Nutrient-rich substrates, like UNS Controsoil, tends to leach a lot of nutrients into the water column at first, which will be more than adequate for most plants. Although, if you add fertilizer on top of that (especially when the plants are just settling in and getting their bearings) you are really just feeding the algae, so to speak.
Unfortunately, nutrient content does vary by substrate type and declines with time, so you should gradually add a liquid fertilizer as needed (yellow leaves on plants or stunted growth several weeks after setup is a sign). Keep in mind that melting of leaves within the first week of adding plants is perfectly normal and a sign that the plant is adapting to the unique water parameters and environment of your setup.
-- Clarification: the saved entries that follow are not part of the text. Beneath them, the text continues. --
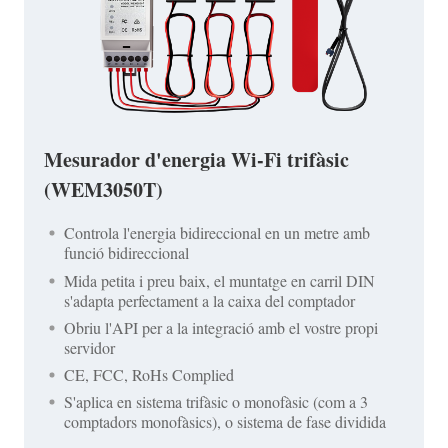
Mesurador d'energia Wi-Fi trifàsic
(WEM3050T)
Controla l'energia bidireccional en un metre amb
funció bidireccional
Mida petita i preu baix, el muntatge en carril DIN
s'adapta perfectament a la caixa del comptador
Obriu l'API per a la integració amb el vostre propi
servidor
CE, FCC, RoHs Complied
S'aplica en sistema trifàsic o monofàsic (com a 3
comptadors monofàsics), o sistema de fase dividida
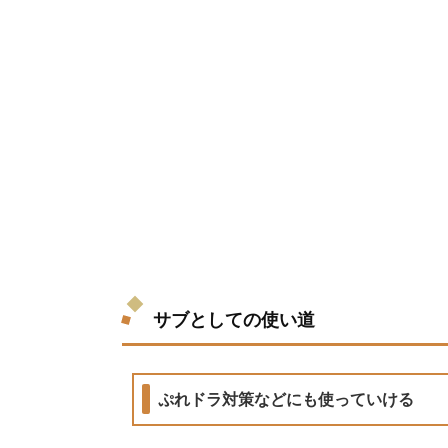
サブとしての使い道
ぷれドラ対策などにも使っていける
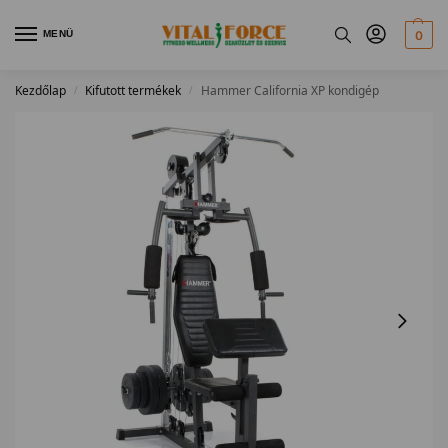
MENÜ
0
Kezdőlap
Kifutott termékek
Hammer California XP kondigép
/
/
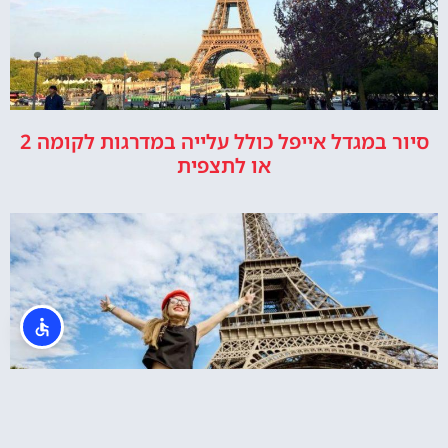
סיור במגדל אייפל כולל עלייה במדרגות לקומה 2
או לתצפית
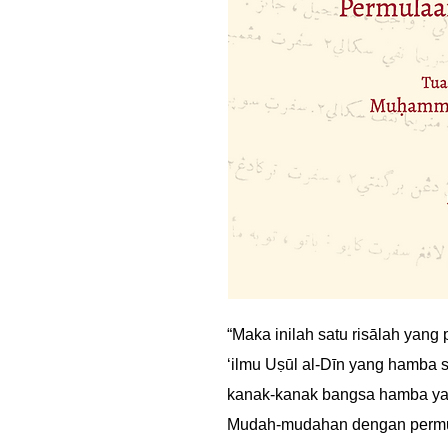
“Maka inilah satu risālah yang 
‘ilmu Uṣūl al-Dīn yang hamba 
kanak-kanak bangsa hamba yan
Mudah-mudahan dengan permula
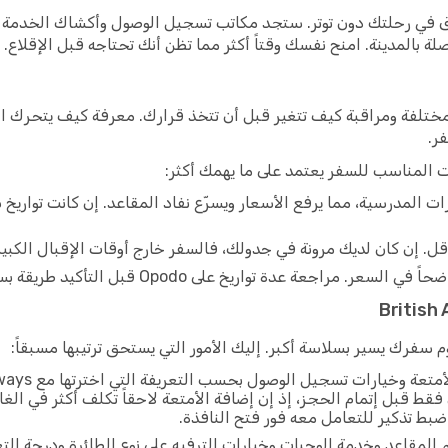
اق في رحلتك دون توتر. ستجد مكاتب تسجيل الوصول وأكشاك الخدمة الذ
بالمدينة. امنح نفسك وقتاً أكثر مما تظن أنك تحتاجه قبل الإقلاع.
 في تواريخ مختلفة ومراقبة كيف تتغير قبل أن تتخذ قرارك. معرفة كيف يتح
ر.
وقت المناسب للسفر يعتمد على ما يهمك أكثر:
ت المدرسية، مما يرفع الأسعار ويسرّع نفاد المقاعد. إن كانت تواري
أقل. إن كان لديك مرونة في جدولك، فالسفر خارج أوقات الإقبال الكبير ه
يخ على Opodo قبل التأكيد طريقة بسيطة لتجنب دفع أكثر مما هو ضروري.
سفرك يسير بسلاسة أكبر. إليك الأمور التي يستحق ترتيبها مسبقاً:
ط قبل إتمام الحجز، إذ إن إضافة الأمتعة لاحقاً تكلف أكثر في الغا
المقاعد وخدمة الوجبات وخيارات الترفيه على نوع الطائرة ودرجة الت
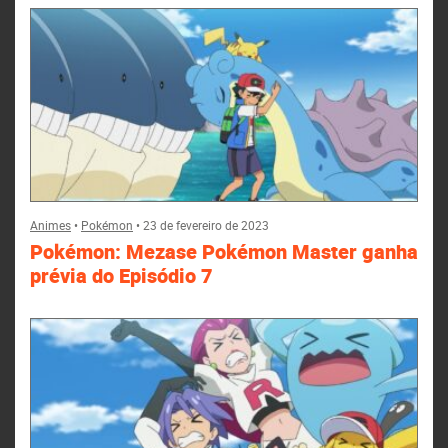
Animes
•
Pokémon
•
23 de fevereiro de 2023
Pokémon: Mezase Pokémon Master ganha
prévia do Episódio 7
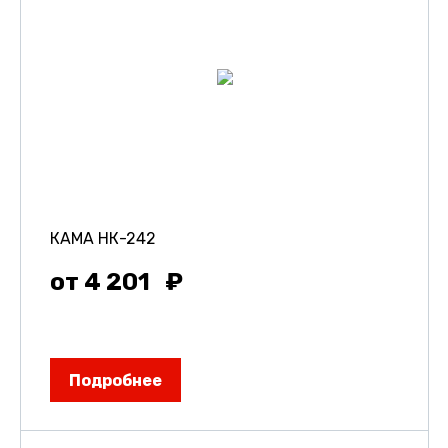
КАМА НК-242
от 4 201
Подробнее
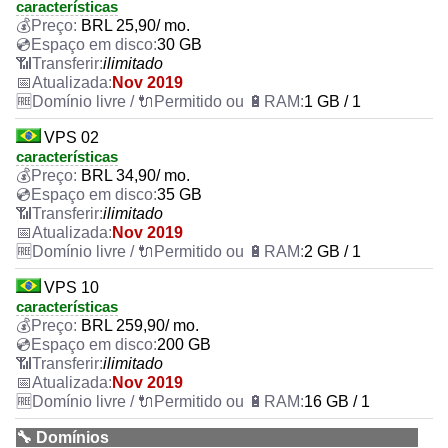
características
BRL
25,90
/ mo.
30 GB
ilimitado
Nov 2019
1 GB / 1
VPS 02
características
BRL
34,90
/ mo.
35 GB
ilimitado
Nov 2019
2 GB / 1
VPS 10
características
BRL
259,90
/ mo.
200 GB
ilimitado
Nov 2019
16 GB / 1
🔧 Domínios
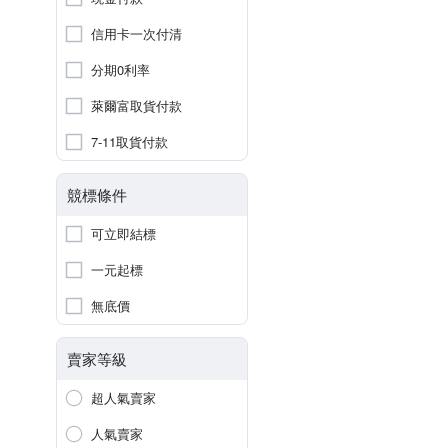
信用卡一次付清
分期0利率
萊爾富取貨付款
7-11取貨付款
競標條件
可立即結標
一元起標
無底價
賣家等級
超人氣賣家
人氣賣家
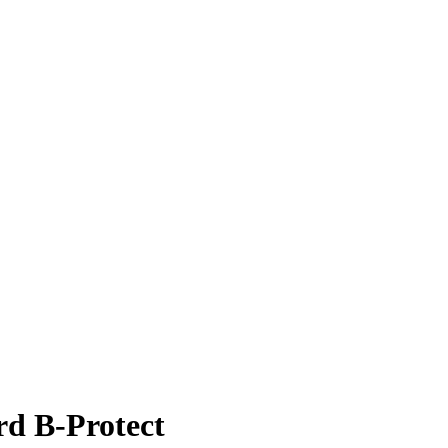
rd B-Protect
7. Diatoms are normal in a new tank.
As much as I like to brag about my lack of algae, the truth is that all new tanks have a brief “diatom” phase where algae seems to take over. Have faith- with normal maintenance as outlined in this post, the diatoms will disappear within a month or two (or even as little as a few weeks). Manually remove as much as possible, while keeping an eye out for more sinister algae such as cladophora or staghorn.
8. Do not overstock.
Use less fish than you think you can fit in the tank (because shrimp have such a negligible biomass compared to fish, this rule does not apply to our invertebrate friends). Besides making fish stressed out from cramped living conditions, you are increasing the amount of fish waste in the water, resulting in poor conditions for your aquarium plant growth.
Plants are not really "natural filtration.” They utilize nutrients to sustain their metabolism, but they are not massive sumps for excess wastes (especially the considerable amount of nitrogenous waste that fishes produce- not to mention uneaten fish food). In general, high tech tanks look best with smaller fish that can comfortably explore their environment, with maybe a slightly larger fish here and there.
There are plenty of other tips out there that I could share, but these are the eight that I find most critical to success in a high tech aquarium. It is easy and fun to decorate a new tank for some initial photos, but it can quickly become very tedious to perform endless maintenance catch-up (or rescapes) from initial mistakes at setup. If you adhere to the points above, you will have a good framework to operate within, which will free you up for more of the exciting stuff!